» Verilen metin:
------------------------------------------------

Pentagon'a göre ABD'deki Ermeni, PKK ve Yunan lobilerinin Türkiye karşıtı faaliyetleri, Türkiye-ABD ilişkilerinin gerilmesinin en önemli nedeni. Ancak bu durum, Amerika'nın küresel ve bölgesel çıkarlarına hizmet etmekten ziyade zarar veriyor.
Doç. Dr. İsmail Şahin / Ankara Hacı Bayram Veli Üniversitesi
Amerika Birleşik Devletleri'nin (ABD) 46. Başkanı Joe Biden başkanlık koltuğuna oturduğunda çoğu kimse, Biden döneminde Türkiye-ABD ilişkilerinin bir hayli sıkıntılı geçeceğini öne sürüyordu. Böyle bir varsayımda bulunulmasının nedeni, Biden'ın seçim kampanyası sırasında Cumhurbaşkanı Recep Tayyip Erdoğan ve onun dış politikası hakkında sarf ettiği sözlerdi. Biden, Aralık 2019'da New York Times'a verdiği bir mülakatta, "Erdoğan'ı mağlup etmeleri için" muhalefete destek vermekten söz ediyordu. Bununla birlikte Joe Biden, Türkiye'yi yakından tanıyan deneyimli bir politikacıydı. Senatör olarak 36 yıl boyunca görev yaptığı Kongre'de Ermeni meselesi, Kıbrıs sorunu ve Türk-Yunan uyuşmazlıklarında Türkiye karşıtı yürüttüğü kampanyalar ve lobicilikle biliniyordu. Biden'a göre tüm bu ihtilaflarda Türkiye haksızdı ve zaman kaybetmeden Ermeni olaylarını "soykırım" olarak tanımalı, Kıbrıs'tan çekilmeli ve Yunan taleplerini karşılamalıydı.

------------------------------------------------

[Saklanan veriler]
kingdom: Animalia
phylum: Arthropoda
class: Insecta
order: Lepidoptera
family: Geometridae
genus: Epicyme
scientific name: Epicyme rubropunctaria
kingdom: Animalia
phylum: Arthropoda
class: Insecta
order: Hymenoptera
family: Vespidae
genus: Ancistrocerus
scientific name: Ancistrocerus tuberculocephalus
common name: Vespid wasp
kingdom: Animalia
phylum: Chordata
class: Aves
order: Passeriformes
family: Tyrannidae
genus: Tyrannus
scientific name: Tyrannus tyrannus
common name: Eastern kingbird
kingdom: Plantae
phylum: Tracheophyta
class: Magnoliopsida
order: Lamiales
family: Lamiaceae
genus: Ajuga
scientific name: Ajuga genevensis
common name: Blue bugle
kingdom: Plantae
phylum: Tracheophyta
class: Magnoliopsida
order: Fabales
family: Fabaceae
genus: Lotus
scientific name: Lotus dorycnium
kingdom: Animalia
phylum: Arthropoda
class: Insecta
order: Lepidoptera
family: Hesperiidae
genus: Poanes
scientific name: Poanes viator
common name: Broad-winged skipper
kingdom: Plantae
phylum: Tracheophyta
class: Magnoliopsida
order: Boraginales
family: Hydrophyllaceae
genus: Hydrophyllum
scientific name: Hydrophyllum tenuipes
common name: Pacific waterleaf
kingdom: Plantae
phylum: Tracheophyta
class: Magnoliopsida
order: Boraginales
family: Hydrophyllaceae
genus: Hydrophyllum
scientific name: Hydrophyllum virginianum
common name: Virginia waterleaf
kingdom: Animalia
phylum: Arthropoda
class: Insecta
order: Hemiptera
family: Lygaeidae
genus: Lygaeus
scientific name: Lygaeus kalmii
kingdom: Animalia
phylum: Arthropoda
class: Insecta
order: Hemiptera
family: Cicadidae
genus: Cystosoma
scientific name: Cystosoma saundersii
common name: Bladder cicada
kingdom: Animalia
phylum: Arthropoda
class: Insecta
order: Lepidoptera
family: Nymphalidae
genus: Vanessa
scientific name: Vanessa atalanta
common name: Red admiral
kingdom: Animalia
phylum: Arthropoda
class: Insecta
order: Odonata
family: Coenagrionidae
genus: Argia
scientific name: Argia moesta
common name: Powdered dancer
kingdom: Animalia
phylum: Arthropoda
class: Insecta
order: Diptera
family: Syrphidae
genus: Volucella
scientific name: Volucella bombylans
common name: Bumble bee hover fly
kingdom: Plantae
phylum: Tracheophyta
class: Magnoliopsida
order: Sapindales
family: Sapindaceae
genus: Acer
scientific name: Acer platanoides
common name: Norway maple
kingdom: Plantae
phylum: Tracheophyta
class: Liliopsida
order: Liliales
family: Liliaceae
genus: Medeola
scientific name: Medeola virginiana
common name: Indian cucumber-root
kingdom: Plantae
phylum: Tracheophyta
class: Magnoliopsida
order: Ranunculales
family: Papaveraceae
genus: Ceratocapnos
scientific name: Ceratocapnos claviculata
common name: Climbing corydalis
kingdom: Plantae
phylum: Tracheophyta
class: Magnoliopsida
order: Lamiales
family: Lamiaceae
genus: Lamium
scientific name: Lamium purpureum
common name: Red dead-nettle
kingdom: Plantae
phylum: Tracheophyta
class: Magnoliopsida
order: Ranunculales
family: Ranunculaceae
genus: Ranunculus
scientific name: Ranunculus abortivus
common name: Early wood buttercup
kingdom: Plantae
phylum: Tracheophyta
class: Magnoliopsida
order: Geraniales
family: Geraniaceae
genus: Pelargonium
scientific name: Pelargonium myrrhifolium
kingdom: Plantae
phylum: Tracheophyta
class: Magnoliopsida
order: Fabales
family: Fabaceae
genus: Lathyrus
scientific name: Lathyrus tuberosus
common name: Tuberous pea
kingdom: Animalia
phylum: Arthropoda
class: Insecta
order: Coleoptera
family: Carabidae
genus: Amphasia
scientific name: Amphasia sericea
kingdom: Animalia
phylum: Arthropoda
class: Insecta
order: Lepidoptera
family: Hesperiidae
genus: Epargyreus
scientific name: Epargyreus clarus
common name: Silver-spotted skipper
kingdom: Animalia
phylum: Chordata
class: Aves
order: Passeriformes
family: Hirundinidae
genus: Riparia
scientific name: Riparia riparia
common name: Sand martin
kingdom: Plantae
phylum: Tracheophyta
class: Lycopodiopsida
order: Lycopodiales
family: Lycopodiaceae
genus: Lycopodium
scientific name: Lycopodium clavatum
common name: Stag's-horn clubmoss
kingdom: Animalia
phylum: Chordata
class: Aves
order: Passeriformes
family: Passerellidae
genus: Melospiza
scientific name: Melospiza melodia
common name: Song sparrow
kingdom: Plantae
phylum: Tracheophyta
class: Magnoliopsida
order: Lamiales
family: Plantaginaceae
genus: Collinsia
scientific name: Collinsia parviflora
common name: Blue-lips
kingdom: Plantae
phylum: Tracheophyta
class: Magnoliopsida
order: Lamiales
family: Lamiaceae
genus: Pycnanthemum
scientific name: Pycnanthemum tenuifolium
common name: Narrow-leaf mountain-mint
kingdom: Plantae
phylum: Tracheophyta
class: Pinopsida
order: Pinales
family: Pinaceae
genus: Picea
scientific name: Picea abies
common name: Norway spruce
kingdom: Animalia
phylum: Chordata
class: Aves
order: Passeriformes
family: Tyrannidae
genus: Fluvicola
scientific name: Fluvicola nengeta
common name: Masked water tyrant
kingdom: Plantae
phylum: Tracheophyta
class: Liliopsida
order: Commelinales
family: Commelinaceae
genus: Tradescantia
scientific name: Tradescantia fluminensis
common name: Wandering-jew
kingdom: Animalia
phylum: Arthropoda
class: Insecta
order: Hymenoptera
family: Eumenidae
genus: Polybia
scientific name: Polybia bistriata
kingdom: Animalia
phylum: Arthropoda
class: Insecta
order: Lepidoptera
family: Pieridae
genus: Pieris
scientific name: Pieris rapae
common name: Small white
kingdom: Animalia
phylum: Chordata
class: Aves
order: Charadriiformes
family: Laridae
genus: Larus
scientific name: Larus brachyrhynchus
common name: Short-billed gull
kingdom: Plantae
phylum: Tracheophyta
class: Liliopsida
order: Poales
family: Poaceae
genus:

------------------------------------------------

» Alıştırmalar:
1. Türkiye-ABD ilişkilerini ele alan metne göre Joe Biden, Kongre'de senatör olarak kaç yıl görev yapmıştır?
2. Türkiye-ABD ilişkilerini ele alan metni son cümlesinden itibaren sürdürünüz.
Kayıtların bu çalışmayla hiçbir ilgisi bulunmamaktadır.

» Yanıtlar:
1. Joe Biden, Kongre'de senatör olarak 36 yıl görev yapmıştır.

2.
Jeopolitik kulvar
Son yıllarda bu konulara yenileri de eklenmişti. Fakat Biden, Türkiye karşıtlığındaki tazeliğini korumayı sürdürdü. S-400 füze sistemleri, ABD'nin YPG'ye desteği, Osman Kavala'nın serbest bırakılması ve Doğu Akdeniz krizi birçok konuda Biden, Türkiye'nin karşısında yer almaya ve Erdoğan'a karşı soğuk tavrını korumaya devam etti. Ancak Afganistan'da Taliban'ın iktidarı devralması, Rusya'nın Ukrayna saldırısı gibi bölgesel ve küresel olaylar, Biden'ı ve ekibinin ideolojik kulvardan çıkıp jeopolitik kulvara yönelmesine yol açtı. Meydana gelen bu şerit değişikliği, ABD yönetiminin geleneksel Türkiye politikasına geri dönmesini teşvik ettiği gibi Erdoğan'a karşı da bir yumuşama sürecini beraberinde getirdi.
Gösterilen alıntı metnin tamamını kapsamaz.